Question

Shotgun rarefactions - metagenomics (microbiome), MetaPhlAn2

2

Entering edit mode

7.0 years ago

robert.kwapich ▴ 50

Hi there community!

For some time I was working os 16S rRNA gene survey data. For this type of analysis one could use a rarefaction approach in order to have the same depth for each sample. Having different depths for each sample is sometimes referred to as searching 1 square meter of amazon jungle and 1 square kilometer of mojave desert and then comparing OTUs, taxons, etc... It is relatively easy to employ a rarefaction, as it is implemented in many software packages: qiime, mothur.

I have now a shotgun dataset - a whole genome sequencing of microbiome. For the start I am using a microbiome helper SOP. For taxonomy assignement I use MetaPhlAn2 approach. MetaPhlAn2 wiki doesn't even mention rarefaction. Since this step might be crucial for comparative analyses, where I have two groups/categories, each containing around 30 samples I want to have each sample as "standardized" as possible. Are there any approaches two rarefy WGS data? Is there a reason why I has not been yet implemented in for example MetaPhlAn2?

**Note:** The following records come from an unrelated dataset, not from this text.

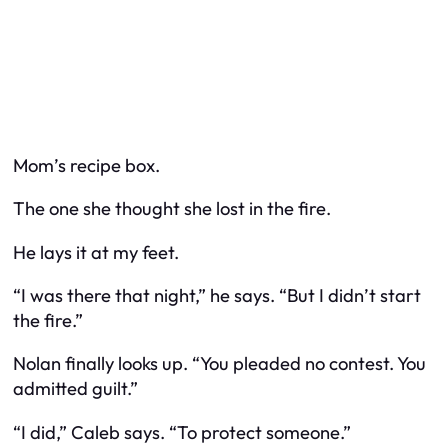
Mom’s recipe box.
The one she thought she lost in the fire.
He lays it at my feet.
“I was there that night,” he says. “But I didn’t start
the fire.”
Nolan finally looks up. “You pleaded
no contest.
You
admitted
guilt.”
“I did,” Caleb says. “To protect someone.”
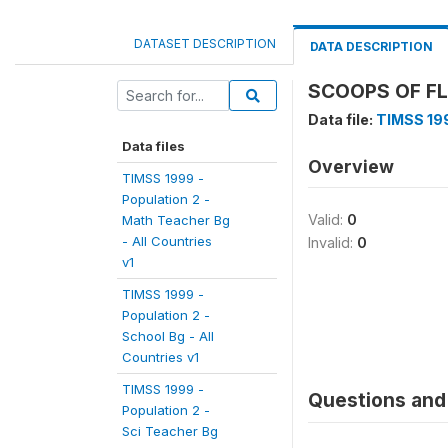
DATASET DESCRIPTION
DATA DESCRIPTION
SCOOPS OF FL
Data file:
TIMSS 199
Data files
Overview
TIMSS 1999 -
Population 2 -
Valid:
0
Math Teacher Bg
- All Countries
Invalid:
0
v1
TIMSS 1999 -
Population 2 -
School Bg - All
Countries v1
TIMSS 1999 -
Questions and 
Population 2 -
Sci Teacher Bg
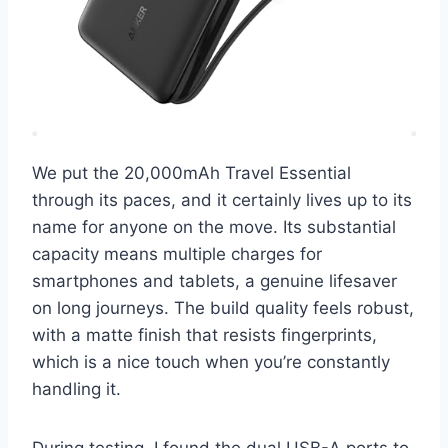
We put the 20,000mAh Travel Essential
through its paces, and it certainly lives up to its
name for anyone on the move. Its substantial
capacity means multiple charges for
smartphones and tablets, a genuine lifesaver
on long journeys. The build quality feels robust,
with a matte finish that resists fingerprints,
which is a nice touch when you’re constantly
handling it.
During testing, I found the dual USB-A ports to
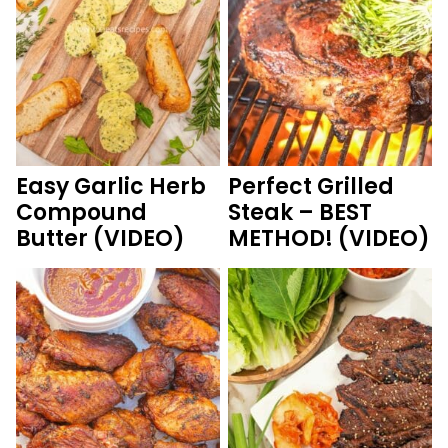
Easy Garlic Herb
Perfect Grilled
Compound
Steak – BEST
Butter (VIDEO)
METHOD! (VIDEO)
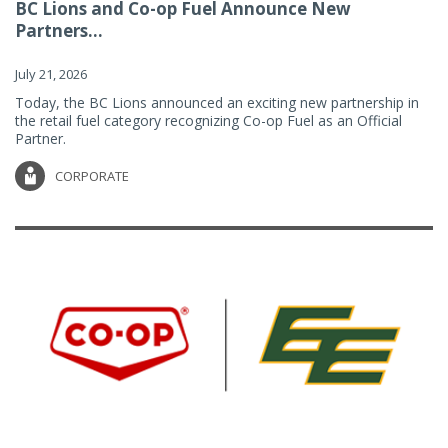
BC Lions and Co-op Fuel Announce New
Partners...
July 21, 2026
Today, the BC Lions announced an exciting new partnership in
the retail fuel category recognizing Co-op Fuel as an Official
Partner.
CORPORATE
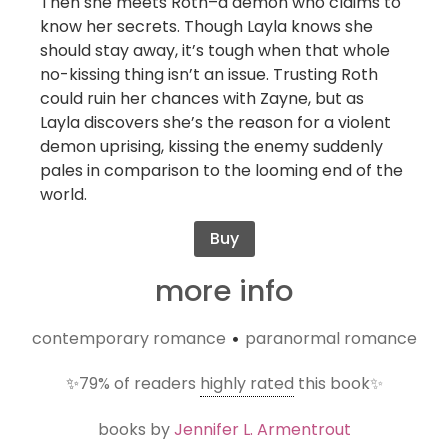
Then she meets Roth–a demon who claims to
know her secrets. Though Layla knows she
should stay away, it’s tough when that whole
no-kissing thing isn’t an issue. Trusting Roth
could ruin her chances with Zayne, but as
Layla discovers she’s the reason for a violent
demon uprising, kissing the enemy suddenly
pales in comparison to the looming end of the
world.
Buy
more info
contemporary romance
paranormal romance
•
✨
79%
of readers
highly rated
this book✨
books by
Jennifer L. Armentrout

I'd be grateful for any insight, comments and suggestions.

metagenomics whole genome sequencing shotgun • 5.7k views

ADD COMMENT • link updated 2.8 years ago by serene.s • 0 • written 7.0 years ago by robert.kwapich ▴ 50

1

Entering edit mode

Hi, Did you find any solution to this problem? Any suggestion on how to compute diversity with followed by metaphlan2?

ADD REPLY • link 4.6 years ago by biobiu ▴ 150

0

Entering edit mode

Thanks for this post robert.kwapich, this is a critical step if u wanna compare groups of samples that have been shotgun-metagenome sequenced! My intitial instinct was to rarefy based on single copy housekeeping bacterial genes or the ykaryotic contamination but i dont wanna reinvent the wheel if there is already a method available! Cheers!

ADD REPLY • link 4.2 years ago by sapuizait ▴ 10

score 3 · Answer 1 · 2019-09-09

I followed some methods from the paper: "Unexplored diversity and strain-level structure of the skin microbiome associated with psoriasis", https://www.nature.com/articles/s41522-017-0022-5.pdf.

I remember also checking "Nonpareil" software to estimate the saturation/redundancy of my samples, and each was reaching a nice high percentage for all samples, but one or two, that were discarded.

See Nonpareil: http://enve-omics.ce.gatech.edu/nonpareil/

What I did later was to convert relative abundances (i.e. percentages) to pseudo-counts, i.e. multiply percentages by the number of reads per sample.

This would produce microbial profiles that have different number of observations (i.e. counts) reflecting different sequencing depths. For taxonomy abundance analysis you could then use edgeR implementation of GLMs (see . This method can account of different number of observations.

For alpha and beta diversity I normalized the counts/observations to the same total number of observations, like the maximum. Since all my samples had comparable number of sequences and reached comparable saturation, perhaps this wouldn't introduce many errors.

Nevertheless, the nature paper above uses unique species count for each sample as a measure of richness, and for this, if you have reached similar and high saturation of each sample, we'd not expect much difference. But evenness with Inversed Simpson for example needs to use this normalized pseudo-counts stratified at some level, ex. species.

But it has been some time, and many papers published since then that I didn't follow. So, that is it. If you find out something better, please let me know.